## Task instructions
Rewrite the material below as a numbered list with one line per item, skipping blank lines and leaving out the pictures.

## Data for review
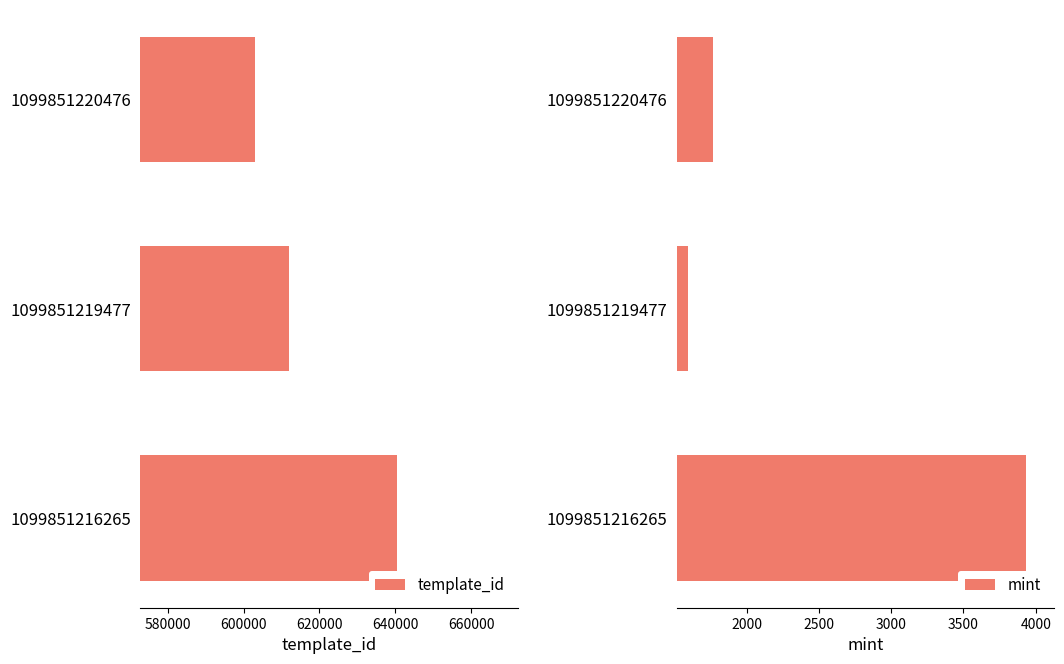

At which label is template_id closest to 621683?

1099851219477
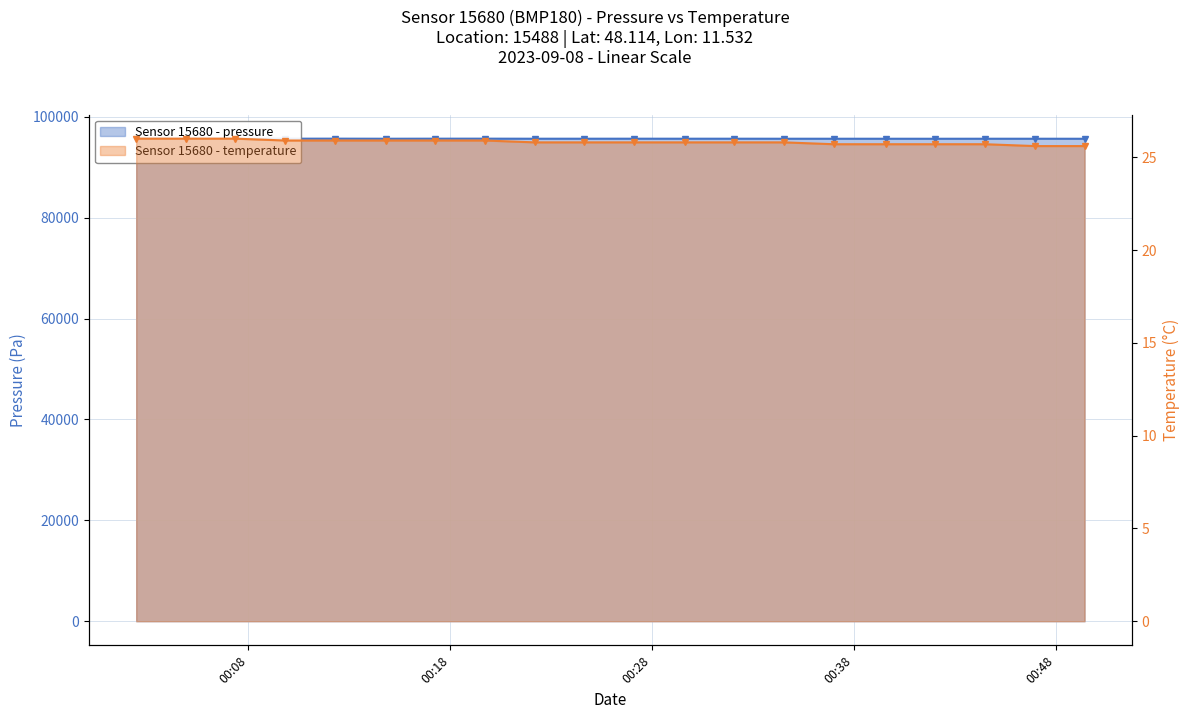

What is the difference between the pressure values at 2023-09-08T00:32:04 and 2023-09-08T00:19:44?

9.0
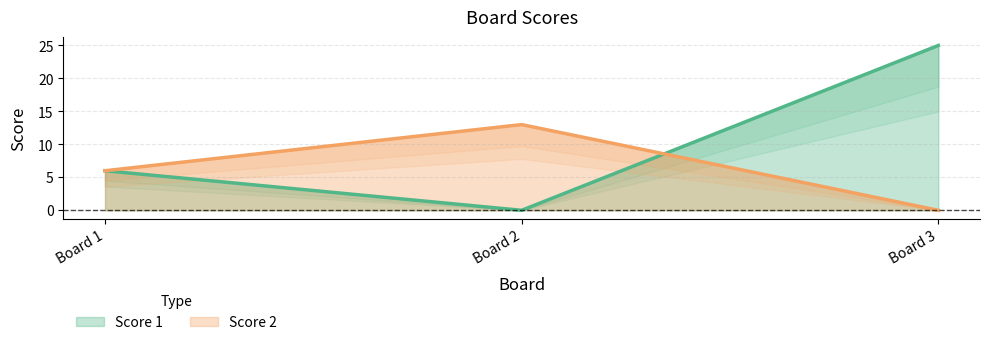

What is the average value of the Score 2 series?

6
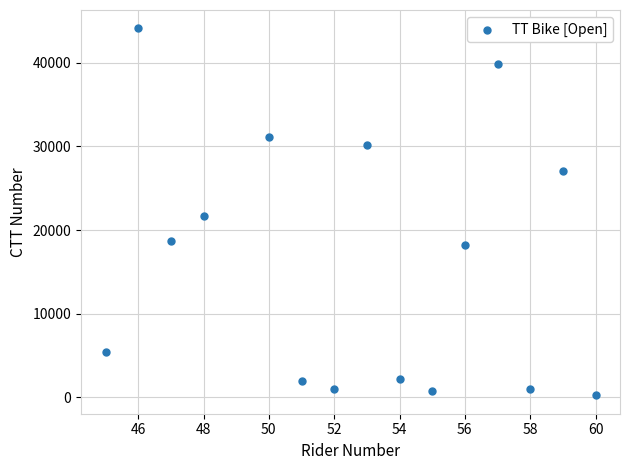

What is the range of X values (max minus min)?

15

## Task output
1. At which label is template_id closest to 621683?
2. 1099851219477
3. What is the difference between the pressure values at 2023-09-08T00:32:04 and 2023-09-08T00:19:44?
4. 9.0
5. What is the average value of the Score 2 series?
6. 6
7. What is the range of X values (max minus min)?
8. 15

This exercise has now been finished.